• Aftab

When does a Will ‘speak’ from?


The construction of a will can alter the date from which it ‘speaks’. This is an important factor in interpreting the will as a small change in the wording of a will can change the way ademption applies. So, we need to know what the ordinary rules are concerning when a will speaks from.

The rules differ depending on whether we are talking about subject matter (assets) or objects (beneficiaries).

Subject Matter

When talking about assets the will speaks from death. Section 24 of the Wills Act 1837 provides that:

“24. Every will shall be construed, with reference to the real estate and personal estate comprised in it, to speak and take effect as if it had been executed immediately before the death of the testator, unless a contrary intention shall appear by the will.”

A gift in a will of ‘all my vinyl records’ would therefore include any records the testator owned at the time the will was executed, and all after-acquired records that they own at their death.

So why is this important? Firstly, this means that the subject of a wide specific legacy like the example above is susceptible to increasing or decreasing between the date of the will and the date of death. A good argument for keeping a will under review.
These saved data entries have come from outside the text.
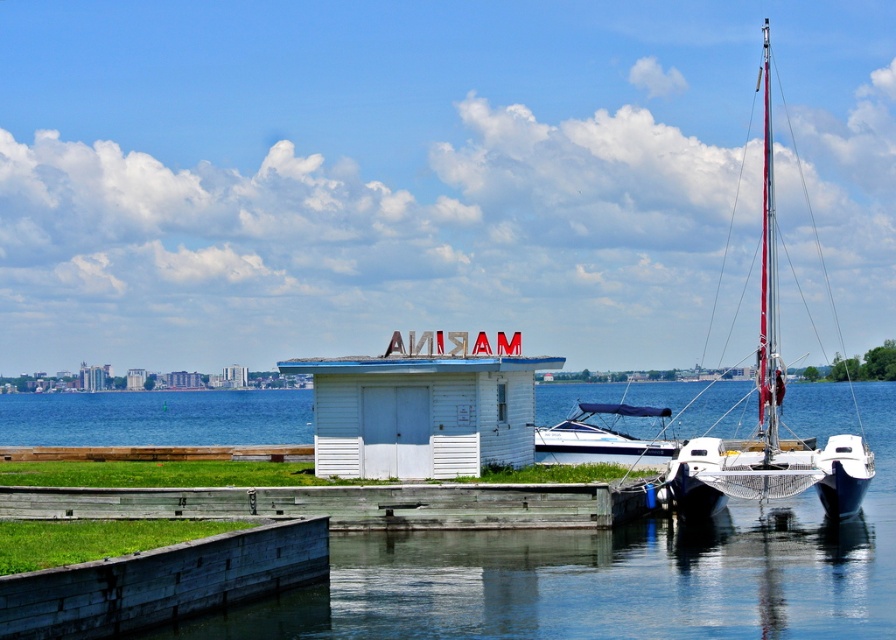
You are planning to walk from the wooden dock at lower center to the metallic silver sailboat at right. Based on the scene description, which object takes up more space in the image?

The metallic silver sailboat at right takes up more space in the image than the wooden dock at lower center because the wooden dock at lower center occupies less space than metallic silver sailboat at right.

You are standing at the marina building and want to reach the blue water at lower left. Which direction should you head towards?

The blue water at lower left is located at point (157, 417), so you should head towards the lower left direction from the marina building to reach it.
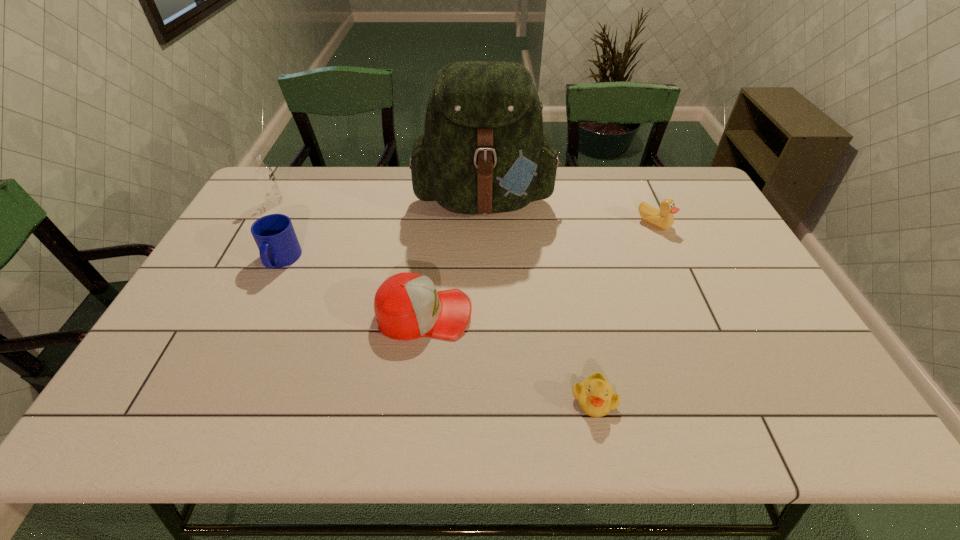
The width and height of the screenshot is (960, 540). Identify the location of vacant area at the far edge. (395, 167).

Locate an element on the screen. This screenshot has height=540, width=960. free space at the near edge of the desktop is located at coordinates (312, 417).

This screenshot has height=540, width=960. What are the coordinates of `blank area at the left edge` in the screenshot? It's located at (249, 231).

Secondly, if this doesn’t match the testator’s intention then we know we need to word the gift differently to do something about it. Section 24 applies subject to any contrary intention, so it’s possible to word a gift in such a way that the will speaks from the date of its execution instead of from death.

Objects

When it comes to defining beneficiaries, the will speaks from the date of its execution unless there is any contrary intention, so be aware of this when referring to individual beneficiaries by only their relationship to the testator. This rule does not apply to class gifts, where the members of the class are ascertained at death (or in some cases between the testator’s death and when the class closes, but class closing rules are a different matter).

Of course, this rule doesn’t apply to beneficiaries who are identified by name so it should only be in rare circumstances that this rule causes any problems!

A gift made to a person identified by description takes effect as a gift to the person that met that description at the time the will was executed, not at the time of the death. In simple terms a gift “to my cleaner” will be a gift to the person who was the cleaner at the time the Will was made.

If at the time the will was executed there was no one who met that description then the gift goes to the first person after execution who meets that description, or otherwise lapses. So if a gift is made “to my daughter’s husband” but at the time the will is executed the daughter is unmarried the first person to come along and meet that description is the beneficiary. Again though this presumption can be budged with contrary intention so that the will would speak from death instead, for example “to my daughter’s husband at the time of my death”.

For a case example of this see Peasley v Hallingbury [2001] which left a right of occupation to a great niece and ‘her husband’. This was construed to mean the husband of the great niece at the time the Will was made and not her husband at the date of death – obviously very unfortunate for that husband!

If a later codicil is executed this will reconfirm the contents of the will and ‘republishes’ it. This will mean that the will speaks from the date of the codicil instead when referring to the beneficiary.